Israel stock exchange turns to blockchain for securities lending

The Tel Aviv Stock Exchange (TASE) has announced that it will launch a securities lending platform powered by blockchain in late 2020. The platform will allow direct lending among all the major financial instruments.

In its press release, the exchange revealed that it will launch the Central Blockchain Securities Lending Platform on November 2.

The Israeli securities market currently lacks a central lending platform, with securities lending being executed using disjointed inter-bank mechanisms. This hinders its full exploitation to satisfy the potential needs of the economic agents.

TASE believes that the new blockchain platform will transform the securities lending market in the country by enabling direct lending among all major financial instruments.
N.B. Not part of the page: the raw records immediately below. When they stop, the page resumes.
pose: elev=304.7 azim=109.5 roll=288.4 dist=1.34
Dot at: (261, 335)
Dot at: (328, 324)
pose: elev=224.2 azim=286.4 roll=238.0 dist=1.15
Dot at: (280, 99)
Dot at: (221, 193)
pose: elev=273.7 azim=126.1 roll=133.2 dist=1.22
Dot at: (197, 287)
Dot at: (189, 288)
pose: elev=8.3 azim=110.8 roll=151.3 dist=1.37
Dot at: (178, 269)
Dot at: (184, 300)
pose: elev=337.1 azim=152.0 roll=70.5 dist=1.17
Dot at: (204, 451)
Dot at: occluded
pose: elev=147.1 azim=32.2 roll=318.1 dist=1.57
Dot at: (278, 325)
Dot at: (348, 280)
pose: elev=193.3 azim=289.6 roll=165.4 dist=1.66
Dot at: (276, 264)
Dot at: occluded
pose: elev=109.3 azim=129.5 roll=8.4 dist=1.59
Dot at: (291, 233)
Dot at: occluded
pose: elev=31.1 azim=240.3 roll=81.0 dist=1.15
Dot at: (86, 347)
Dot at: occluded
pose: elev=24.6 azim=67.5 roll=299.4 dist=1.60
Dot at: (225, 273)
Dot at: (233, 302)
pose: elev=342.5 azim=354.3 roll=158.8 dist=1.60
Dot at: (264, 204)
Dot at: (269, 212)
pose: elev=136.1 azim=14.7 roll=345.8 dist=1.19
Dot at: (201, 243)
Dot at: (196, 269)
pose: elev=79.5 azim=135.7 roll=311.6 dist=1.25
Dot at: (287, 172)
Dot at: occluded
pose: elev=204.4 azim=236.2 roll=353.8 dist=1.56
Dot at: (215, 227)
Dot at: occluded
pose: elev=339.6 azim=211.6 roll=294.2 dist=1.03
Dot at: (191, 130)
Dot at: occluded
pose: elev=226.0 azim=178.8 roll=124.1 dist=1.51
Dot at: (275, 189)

It will give the market participants access to larger securities volumes in shorter timeframes, acting as a “one-stop-shop for all securities lending activities.” Smart contracts will also be integrated, eliminating the need for trusted intermediaries.

The use of blockchain technology will offer traders more confidence in the system, TASE said, in addition to cutting all costs, making the platform more versatile as well as enhancing security.

TASE, the only public stock exchange in Israel, has been testing the platform since March, it revealed. It gave its members access to an initial testing environment, allowing them to adapt their systems as they await the production phase in November.

Orly Grinfeld, the Head of Clearing at the exchange lauded the platform, stating, “The blockchain technology will present a new level of safety for securities lending and will support growth for transactions based on this new platform. TASE is a global financial innovation leader, and strategically pursues the technological advancement of the capital market.”

TASE becomes the latest stock exchange to integrate blockchain technology as the securities industry continues to embrace the technology. Nasdaq was one of the earliest adopters, first using blockchain on its secondary market to ensure the secure issuance and transfer of shares for privately-held companies.

Other exchanges have followed in Nasdaq’s footsteps, with the Toronto Stock Exchange, the Deutsche Börse, the Tokyo Stock Exchange, the Indian Securities Exchange Board and the Australian Stock Exchange all in various stages of research and implementation of the technology.